Testing the performance implications of variables and label referencing versus direct expressions

By Barry Harmsen

Testing the performance implications of variables and label referencing versus direct expressionsAfter my previous post about variables, I got an interesting question from DV. He asked me about the reuse of chart expressions by referencing the label of another expression (“label referencing”), and what the performance implications of using variables and label referencing versus direct expressions are.

I use variables and label referencing extensively in my applications, but I never really tested what this means for performance. I have always assumed that using variables instead of direct expressions would have a slight impact on performance. I also suspected that using label referencing would result in significantly better performance (I will explain this later).

But was this really true? Triggered by DV’s question, I set up a small experiment to test my assumptions.

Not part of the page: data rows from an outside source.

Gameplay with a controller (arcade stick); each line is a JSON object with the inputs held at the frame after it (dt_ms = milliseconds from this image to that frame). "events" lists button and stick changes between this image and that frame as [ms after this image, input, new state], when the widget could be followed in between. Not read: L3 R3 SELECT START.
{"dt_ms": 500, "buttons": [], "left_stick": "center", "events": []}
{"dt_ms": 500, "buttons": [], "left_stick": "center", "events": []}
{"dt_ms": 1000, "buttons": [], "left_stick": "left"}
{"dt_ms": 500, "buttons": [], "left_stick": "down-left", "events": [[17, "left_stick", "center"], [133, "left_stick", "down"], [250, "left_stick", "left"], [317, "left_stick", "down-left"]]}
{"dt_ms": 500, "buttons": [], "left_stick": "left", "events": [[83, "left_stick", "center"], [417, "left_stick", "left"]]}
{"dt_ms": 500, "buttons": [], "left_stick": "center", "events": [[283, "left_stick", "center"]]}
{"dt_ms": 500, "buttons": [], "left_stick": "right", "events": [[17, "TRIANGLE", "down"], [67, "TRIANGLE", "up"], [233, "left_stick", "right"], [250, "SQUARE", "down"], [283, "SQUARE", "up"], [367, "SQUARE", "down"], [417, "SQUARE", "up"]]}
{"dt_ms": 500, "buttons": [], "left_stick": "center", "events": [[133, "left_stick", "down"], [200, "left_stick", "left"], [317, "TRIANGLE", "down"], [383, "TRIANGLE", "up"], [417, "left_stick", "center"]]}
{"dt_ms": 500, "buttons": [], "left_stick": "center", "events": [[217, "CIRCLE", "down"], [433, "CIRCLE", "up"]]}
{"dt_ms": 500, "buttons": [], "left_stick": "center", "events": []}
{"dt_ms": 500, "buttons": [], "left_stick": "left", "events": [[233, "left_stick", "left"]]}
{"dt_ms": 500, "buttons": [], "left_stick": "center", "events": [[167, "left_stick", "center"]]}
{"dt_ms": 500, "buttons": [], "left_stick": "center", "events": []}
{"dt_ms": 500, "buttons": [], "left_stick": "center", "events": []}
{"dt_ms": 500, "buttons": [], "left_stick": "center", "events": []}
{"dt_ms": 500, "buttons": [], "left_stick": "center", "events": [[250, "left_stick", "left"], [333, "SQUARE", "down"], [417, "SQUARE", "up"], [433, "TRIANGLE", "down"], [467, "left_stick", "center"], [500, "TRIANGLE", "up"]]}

For those of you that are in a hurry or do not want to read a lot of text before reaching an unexciting conclusion: My experiment seems to indicate that there is a very, very small performance cost when using variables or label referencing instead of direct expressions. For all intents and purposes this difference is negligible however, resulting in only a roughly 0.3% slower calculation for the slowest option.

For those of you that want to see how I did it, and maybe pick up some techniques for identifying and resolving performance issues in your QlikView applications: Read on!

The set-up

As performance issues with calculation of objects are usually not an issue with small data volumes, I decided that I would need a moderate-to-large dataset to test with. I generated a 500 million row CSV file containing the following data:

  • Customer: random customer names between AAA and ZZZ, resulting in 17,576 unique values;
  • Product: random products named A to Z, 26 unique values;
  • Year: random year from 2008 to 2011;
  • Actual revenue: random number between 0 and 1,000,000;
  • Target revenue: random number between 0 and 1,000,000.

This resulted in a 12.5 GB CSV file, that I then loaded into QlikView. (It also turned into a 4 GB QVD file, but that is the subject for another post)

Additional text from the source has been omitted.